Tuesday, 8 November 2011

How to visit friends

Sometimes it feels like the simplest thing would be to stay home and get all your food delivered and never spend time in the contaminated wheat-ridden world.  Getting people to shower and change when they came to visit would be nice. However, if this doesn't suit you, there are some precautions you can take to making it a little more likely you can enjoy your friends company and not spend all your time gazing at the door of their loo.

Take some food with you.  People get uneasy when they are eating and you don't.  Pack something that you can eat while holding the wrapper so that you reduce the chance of getting gluten on your food from your fingers.  Remember, their sofa, chair back, novels, baby photos...all will be covered with invisible gluten.  Their cutlery will live in a drawer that has crumbs in it.

Don't allow your niceness to persuade you to eat food made specially for you using normal dishes.

Accept a tea or coffee unless you have an important day following, but be aware that unless they use a dishwasher you will probably get some gluten contamination from the cup.

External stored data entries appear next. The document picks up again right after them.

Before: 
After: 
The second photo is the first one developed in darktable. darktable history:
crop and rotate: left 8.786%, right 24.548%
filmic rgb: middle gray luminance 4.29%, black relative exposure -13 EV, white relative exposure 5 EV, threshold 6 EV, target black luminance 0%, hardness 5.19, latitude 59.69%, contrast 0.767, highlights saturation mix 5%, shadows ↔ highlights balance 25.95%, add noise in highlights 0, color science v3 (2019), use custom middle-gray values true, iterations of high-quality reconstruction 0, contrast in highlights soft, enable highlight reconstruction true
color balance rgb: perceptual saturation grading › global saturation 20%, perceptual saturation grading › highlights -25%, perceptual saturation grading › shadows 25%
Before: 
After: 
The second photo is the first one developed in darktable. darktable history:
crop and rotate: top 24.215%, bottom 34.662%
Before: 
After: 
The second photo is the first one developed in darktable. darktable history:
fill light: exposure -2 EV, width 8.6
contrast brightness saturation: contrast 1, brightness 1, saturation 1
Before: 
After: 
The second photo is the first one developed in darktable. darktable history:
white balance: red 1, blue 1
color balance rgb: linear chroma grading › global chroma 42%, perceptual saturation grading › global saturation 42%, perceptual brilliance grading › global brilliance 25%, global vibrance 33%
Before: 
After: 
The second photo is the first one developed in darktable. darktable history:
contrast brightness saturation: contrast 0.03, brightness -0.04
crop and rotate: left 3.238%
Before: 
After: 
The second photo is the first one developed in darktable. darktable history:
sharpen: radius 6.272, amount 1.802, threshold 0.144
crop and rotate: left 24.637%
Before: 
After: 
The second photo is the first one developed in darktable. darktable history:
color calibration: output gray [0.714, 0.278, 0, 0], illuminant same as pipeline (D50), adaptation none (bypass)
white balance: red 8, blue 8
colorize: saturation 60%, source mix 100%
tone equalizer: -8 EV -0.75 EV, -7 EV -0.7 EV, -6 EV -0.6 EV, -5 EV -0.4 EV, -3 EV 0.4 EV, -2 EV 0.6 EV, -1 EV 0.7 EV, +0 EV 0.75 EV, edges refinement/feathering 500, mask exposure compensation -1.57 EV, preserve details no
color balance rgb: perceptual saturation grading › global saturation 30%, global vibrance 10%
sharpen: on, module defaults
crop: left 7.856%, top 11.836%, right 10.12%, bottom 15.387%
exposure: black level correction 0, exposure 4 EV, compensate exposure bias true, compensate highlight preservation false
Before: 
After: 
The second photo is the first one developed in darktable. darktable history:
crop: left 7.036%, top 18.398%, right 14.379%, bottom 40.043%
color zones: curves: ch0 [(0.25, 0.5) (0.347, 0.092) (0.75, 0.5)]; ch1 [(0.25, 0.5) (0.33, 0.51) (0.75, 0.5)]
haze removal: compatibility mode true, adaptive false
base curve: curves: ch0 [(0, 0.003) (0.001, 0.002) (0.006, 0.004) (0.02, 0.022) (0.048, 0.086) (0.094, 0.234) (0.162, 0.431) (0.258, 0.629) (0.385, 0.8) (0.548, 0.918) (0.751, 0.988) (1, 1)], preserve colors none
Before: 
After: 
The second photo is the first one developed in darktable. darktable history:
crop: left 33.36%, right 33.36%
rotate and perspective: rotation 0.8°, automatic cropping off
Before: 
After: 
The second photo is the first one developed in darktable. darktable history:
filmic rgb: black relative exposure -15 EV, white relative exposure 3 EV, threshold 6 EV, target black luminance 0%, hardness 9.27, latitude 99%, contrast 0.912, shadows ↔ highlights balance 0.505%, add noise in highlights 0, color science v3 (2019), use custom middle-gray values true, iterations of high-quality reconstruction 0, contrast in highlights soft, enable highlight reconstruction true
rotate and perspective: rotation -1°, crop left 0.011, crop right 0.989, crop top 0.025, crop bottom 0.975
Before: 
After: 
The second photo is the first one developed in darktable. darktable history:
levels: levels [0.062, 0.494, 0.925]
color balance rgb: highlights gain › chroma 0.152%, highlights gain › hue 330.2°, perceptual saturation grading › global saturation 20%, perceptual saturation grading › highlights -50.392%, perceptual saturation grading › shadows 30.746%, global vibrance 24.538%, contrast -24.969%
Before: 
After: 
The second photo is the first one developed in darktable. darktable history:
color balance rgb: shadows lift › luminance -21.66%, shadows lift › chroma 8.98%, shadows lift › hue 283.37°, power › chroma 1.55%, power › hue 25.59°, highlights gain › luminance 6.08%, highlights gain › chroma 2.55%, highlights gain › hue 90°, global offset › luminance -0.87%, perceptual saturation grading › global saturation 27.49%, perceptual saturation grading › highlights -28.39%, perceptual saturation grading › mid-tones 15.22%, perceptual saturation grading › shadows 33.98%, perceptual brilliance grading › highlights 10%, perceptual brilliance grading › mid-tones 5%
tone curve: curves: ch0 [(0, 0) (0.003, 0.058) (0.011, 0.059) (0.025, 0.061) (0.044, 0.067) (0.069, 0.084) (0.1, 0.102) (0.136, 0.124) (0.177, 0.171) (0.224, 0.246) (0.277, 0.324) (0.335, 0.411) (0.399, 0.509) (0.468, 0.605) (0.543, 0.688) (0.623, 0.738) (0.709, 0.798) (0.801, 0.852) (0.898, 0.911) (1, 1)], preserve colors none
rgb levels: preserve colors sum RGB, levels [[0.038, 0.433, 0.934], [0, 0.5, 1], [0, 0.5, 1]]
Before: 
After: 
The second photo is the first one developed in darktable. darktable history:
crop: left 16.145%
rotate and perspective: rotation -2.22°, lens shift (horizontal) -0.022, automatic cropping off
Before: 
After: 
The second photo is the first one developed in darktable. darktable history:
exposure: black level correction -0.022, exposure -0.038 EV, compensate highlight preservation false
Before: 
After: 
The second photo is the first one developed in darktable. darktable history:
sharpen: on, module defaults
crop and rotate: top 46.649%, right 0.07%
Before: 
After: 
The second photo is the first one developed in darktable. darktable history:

Take some glutenzyme capsules with you.  Before I discovered these I couldn't spend an afternoon with my friends as the gut ache would start after an hour, and the brain fog an hour later, even if I didn't eat or drink anything. Taking one of these every hour allows me to enjoy my afternoon.  I buy these off the Internet.  Make sure you get ones that are lactose free if necessary.  You can order them from your local chemist.  With these I can stay for several days at my sister's house, without them I need to leave after a couple of hours (and she lives a five hour drive away; being able to stay is good).

Chose the right clothes.  Wear elasticated waistbands or clothes with belts where you can accommodate a sudden six inch increase in waist size.  Wear a long loose top so that the resulting gape between the zipper halves will be hidden.  A long loose dress allows a lot of expansion.

Carry hand wipes with you.  You can clean surfaces and hands.  I like Sani-hands, which have a textured surface on one side which is great for scrubbing.  I buy them in bulk off the Internet and always carry some.

Encourage people to eat as a separate activity from handling things.  I meet a group of friends who share an interest in the wilder end of embroidery - we look at each others work with clean hands and that reduces the spread of gluten.  I have handed someone a wipe and got them to clean their hands before looking at a book of mine...people do treat bread and biscuits as if they were clean items when the are not.

If you do get minor contamination, fennel tea can help with the colic, as well as medicines from your pharmacist.  If you have a day when you need to leave the house and feel well enough to go out, an anti-diarrhoea medicine can help give you some time.

Of course, a full scale contamination probably means you wont be able to do anything else for days, but the minuscule invisible contamination issues may be manageable with some of these tips.